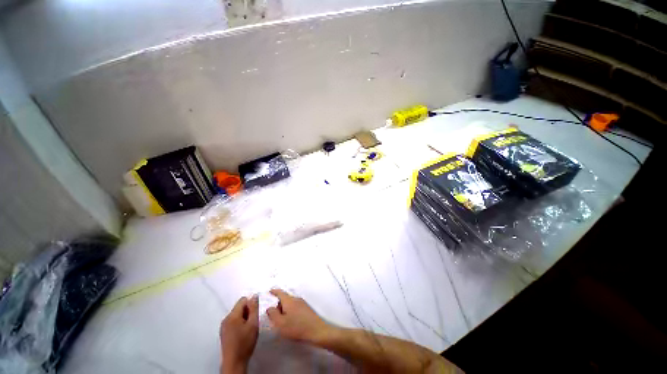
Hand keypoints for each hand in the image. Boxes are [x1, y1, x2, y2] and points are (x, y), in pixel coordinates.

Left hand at [220, 296, 258, 373]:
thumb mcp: (253, 324)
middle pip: (239, 307)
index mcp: (232, 315)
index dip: (251, 304)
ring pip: (236, 315)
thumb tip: (254, 296)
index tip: (255, 314)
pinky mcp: (223, 333)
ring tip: (249, 329)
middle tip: (253, 322)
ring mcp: (223, 326)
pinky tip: (243, 333)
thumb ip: (254, 308)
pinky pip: (233, 322)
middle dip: (247, 311)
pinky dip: (239, 324)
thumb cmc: (245, 343)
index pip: (243, 300)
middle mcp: (226, 319)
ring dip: (244, 318)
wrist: (234, 363)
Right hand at [266, 288, 332, 343]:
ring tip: (281, 321)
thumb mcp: (280, 323)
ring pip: (290, 303)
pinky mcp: (307, 310)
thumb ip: (273, 314)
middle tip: (273, 315)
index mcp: (289, 300)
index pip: (280, 292)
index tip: (269, 291)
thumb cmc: (297, 327)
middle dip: (278, 304)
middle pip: (285, 298)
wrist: (316, 331)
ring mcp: (303, 304)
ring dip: (284, 309)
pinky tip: (290, 322)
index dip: (274, 292)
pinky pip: (295, 307)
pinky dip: (290, 312)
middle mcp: (296, 299)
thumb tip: (269, 307)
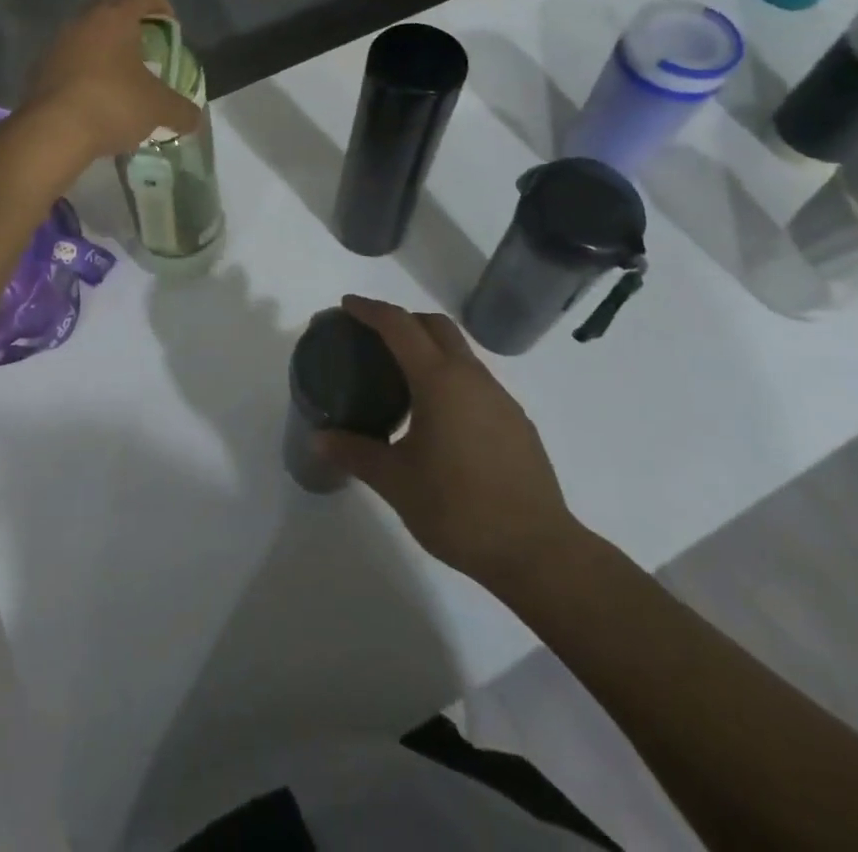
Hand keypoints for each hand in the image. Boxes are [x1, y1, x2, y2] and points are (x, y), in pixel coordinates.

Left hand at [23, 0, 203, 160]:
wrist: (52, 132)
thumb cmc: (113, 104)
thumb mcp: (159, 109)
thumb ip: (182, 110)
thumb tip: (194, 118)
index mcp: (115, 16)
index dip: (162, 6)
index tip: (171, 28)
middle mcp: (82, 20)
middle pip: (110, 9)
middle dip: (129, 26)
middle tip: (144, 51)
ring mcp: (56, 43)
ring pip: (86, 36)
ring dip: (103, 50)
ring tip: (119, 78)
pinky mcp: (38, 69)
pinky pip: (68, 61)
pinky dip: (83, 72)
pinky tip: (93, 98)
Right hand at [317, 296, 590, 598]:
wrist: (537, 551)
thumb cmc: (459, 509)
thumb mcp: (396, 482)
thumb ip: (355, 454)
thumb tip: (320, 439)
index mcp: (439, 381)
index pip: (399, 326)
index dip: (371, 310)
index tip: (347, 306)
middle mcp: (472, 377)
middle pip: (435, 326)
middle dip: (403, 320)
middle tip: (373, 338)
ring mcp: (500, 398)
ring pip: (460, 352)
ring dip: (429, 349)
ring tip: (402, 379)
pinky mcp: (516, 421)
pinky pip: (476, 381)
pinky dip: (450, 377)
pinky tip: (439, 416)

════════════════

**Work order**
How many lines of the data contain the word "hand"? Answer with the number alone.

**Response to the task**
6